Records for the exercise:
********************

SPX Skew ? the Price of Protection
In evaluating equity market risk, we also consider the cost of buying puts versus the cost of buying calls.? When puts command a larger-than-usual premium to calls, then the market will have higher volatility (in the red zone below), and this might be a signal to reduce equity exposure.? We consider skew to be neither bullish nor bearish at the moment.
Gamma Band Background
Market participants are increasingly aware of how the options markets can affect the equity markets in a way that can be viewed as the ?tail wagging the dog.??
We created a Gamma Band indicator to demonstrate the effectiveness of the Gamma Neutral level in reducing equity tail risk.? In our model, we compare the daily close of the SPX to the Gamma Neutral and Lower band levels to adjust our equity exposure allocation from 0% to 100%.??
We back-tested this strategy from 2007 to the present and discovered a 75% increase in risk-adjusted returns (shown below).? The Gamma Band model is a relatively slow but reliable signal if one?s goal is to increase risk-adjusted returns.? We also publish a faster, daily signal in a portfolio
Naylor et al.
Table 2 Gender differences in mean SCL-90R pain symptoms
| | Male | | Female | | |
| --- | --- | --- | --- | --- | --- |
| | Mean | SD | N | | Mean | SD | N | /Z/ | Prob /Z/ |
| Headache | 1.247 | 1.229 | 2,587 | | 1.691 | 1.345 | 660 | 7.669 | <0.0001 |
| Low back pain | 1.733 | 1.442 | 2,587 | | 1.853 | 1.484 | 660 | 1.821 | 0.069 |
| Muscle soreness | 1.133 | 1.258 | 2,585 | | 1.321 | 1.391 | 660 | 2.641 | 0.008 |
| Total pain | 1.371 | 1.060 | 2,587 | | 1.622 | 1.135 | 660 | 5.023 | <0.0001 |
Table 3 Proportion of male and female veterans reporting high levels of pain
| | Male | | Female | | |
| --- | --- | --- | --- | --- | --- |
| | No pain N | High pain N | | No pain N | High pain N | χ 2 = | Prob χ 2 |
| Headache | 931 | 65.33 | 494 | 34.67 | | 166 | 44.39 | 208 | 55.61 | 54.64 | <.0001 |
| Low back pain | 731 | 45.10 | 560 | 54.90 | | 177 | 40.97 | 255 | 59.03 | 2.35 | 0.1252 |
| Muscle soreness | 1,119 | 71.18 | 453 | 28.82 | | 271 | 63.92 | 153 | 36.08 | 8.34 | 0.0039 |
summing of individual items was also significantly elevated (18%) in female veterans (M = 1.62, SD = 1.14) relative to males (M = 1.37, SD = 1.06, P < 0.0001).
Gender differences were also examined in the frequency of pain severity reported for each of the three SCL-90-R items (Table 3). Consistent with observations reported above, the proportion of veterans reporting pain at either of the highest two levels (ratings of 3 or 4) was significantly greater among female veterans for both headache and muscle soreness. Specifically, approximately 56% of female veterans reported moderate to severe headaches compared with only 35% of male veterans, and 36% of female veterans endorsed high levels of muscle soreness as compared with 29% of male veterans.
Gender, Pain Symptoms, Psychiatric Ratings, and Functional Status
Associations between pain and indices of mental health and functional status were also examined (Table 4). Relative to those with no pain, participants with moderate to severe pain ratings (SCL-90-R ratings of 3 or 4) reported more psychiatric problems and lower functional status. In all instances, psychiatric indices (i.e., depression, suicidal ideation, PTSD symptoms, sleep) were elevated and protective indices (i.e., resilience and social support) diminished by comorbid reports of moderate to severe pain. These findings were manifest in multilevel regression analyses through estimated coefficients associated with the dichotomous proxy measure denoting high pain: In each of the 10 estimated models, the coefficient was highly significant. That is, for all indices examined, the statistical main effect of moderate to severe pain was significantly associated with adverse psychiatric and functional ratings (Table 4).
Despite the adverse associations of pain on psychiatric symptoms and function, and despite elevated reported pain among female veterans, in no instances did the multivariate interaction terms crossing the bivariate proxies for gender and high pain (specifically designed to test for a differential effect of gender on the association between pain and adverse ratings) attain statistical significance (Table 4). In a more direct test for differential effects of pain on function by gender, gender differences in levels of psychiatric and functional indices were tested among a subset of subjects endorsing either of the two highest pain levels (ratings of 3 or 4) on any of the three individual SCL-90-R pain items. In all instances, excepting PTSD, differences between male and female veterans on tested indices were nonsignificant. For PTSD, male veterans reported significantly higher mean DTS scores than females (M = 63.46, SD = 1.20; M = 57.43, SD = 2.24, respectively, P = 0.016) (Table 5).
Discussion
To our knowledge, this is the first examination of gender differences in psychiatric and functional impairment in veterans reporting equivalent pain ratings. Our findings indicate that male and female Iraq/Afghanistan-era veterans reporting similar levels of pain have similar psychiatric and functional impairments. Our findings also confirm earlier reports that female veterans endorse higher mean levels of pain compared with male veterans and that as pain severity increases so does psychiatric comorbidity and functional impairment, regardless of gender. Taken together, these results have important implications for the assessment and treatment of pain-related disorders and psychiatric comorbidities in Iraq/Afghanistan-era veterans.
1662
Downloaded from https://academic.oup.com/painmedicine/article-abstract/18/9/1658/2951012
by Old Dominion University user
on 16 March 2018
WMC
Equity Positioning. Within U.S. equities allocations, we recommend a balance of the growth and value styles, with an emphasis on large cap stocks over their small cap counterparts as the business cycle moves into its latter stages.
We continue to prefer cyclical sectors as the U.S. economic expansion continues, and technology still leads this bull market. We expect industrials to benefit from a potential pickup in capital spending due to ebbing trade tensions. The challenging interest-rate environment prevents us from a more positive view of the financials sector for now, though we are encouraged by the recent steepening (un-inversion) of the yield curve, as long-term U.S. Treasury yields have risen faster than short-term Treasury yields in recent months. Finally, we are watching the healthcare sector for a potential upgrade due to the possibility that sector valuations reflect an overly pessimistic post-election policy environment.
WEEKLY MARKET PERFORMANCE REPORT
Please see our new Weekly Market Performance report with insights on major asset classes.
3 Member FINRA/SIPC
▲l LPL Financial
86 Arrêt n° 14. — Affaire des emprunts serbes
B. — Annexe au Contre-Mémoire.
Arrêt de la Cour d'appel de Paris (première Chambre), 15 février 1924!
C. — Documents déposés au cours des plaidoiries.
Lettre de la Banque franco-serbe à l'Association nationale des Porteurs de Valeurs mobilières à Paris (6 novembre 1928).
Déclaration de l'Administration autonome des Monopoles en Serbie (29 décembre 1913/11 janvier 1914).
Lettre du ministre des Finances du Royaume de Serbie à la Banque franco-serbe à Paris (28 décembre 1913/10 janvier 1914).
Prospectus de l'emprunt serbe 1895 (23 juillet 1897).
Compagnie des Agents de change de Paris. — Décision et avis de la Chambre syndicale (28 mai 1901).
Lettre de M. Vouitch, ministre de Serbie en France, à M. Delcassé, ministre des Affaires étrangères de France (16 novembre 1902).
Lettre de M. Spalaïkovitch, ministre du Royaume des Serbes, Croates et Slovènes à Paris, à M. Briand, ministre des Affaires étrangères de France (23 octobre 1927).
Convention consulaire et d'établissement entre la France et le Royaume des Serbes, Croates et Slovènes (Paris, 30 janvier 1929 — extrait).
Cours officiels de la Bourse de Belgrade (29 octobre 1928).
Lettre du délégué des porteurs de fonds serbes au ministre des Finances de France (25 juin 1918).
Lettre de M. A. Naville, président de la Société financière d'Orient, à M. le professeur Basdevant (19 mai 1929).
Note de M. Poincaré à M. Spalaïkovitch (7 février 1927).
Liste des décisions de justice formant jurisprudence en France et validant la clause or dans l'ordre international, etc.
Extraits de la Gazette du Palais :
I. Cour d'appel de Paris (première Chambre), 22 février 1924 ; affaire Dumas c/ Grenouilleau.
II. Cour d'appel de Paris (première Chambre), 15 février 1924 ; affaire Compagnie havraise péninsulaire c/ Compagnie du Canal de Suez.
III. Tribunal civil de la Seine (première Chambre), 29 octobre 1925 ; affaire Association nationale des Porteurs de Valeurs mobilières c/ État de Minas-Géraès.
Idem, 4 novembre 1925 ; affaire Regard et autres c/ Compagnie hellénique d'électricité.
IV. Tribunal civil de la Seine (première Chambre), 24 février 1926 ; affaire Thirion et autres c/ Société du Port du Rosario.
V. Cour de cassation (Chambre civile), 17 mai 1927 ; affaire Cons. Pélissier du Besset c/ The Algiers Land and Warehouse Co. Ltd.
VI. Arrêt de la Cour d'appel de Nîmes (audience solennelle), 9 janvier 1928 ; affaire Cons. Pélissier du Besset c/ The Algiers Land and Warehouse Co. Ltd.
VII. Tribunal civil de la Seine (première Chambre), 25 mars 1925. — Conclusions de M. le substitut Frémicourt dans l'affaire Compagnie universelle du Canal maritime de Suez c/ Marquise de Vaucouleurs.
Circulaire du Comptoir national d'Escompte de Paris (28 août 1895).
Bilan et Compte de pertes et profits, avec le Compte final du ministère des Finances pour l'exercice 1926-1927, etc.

********************

Your task: For every line above that has "Algiers" in it, copy the line.

Written answer:
V. Cour de cassation (Chambre civile), 17 mai 1927 ; affaire Cons. Pélissier du Besset c/ The Algiers Land and Warehouse Co. Ltd.
VI. Arrêt de la Cour d'appel de Nîmes (audience solennelle), 9 janvier 1928 ; affaire Cons. Pélissier du Besset c/ The Algiers Land and Warehouse Co. Ltd.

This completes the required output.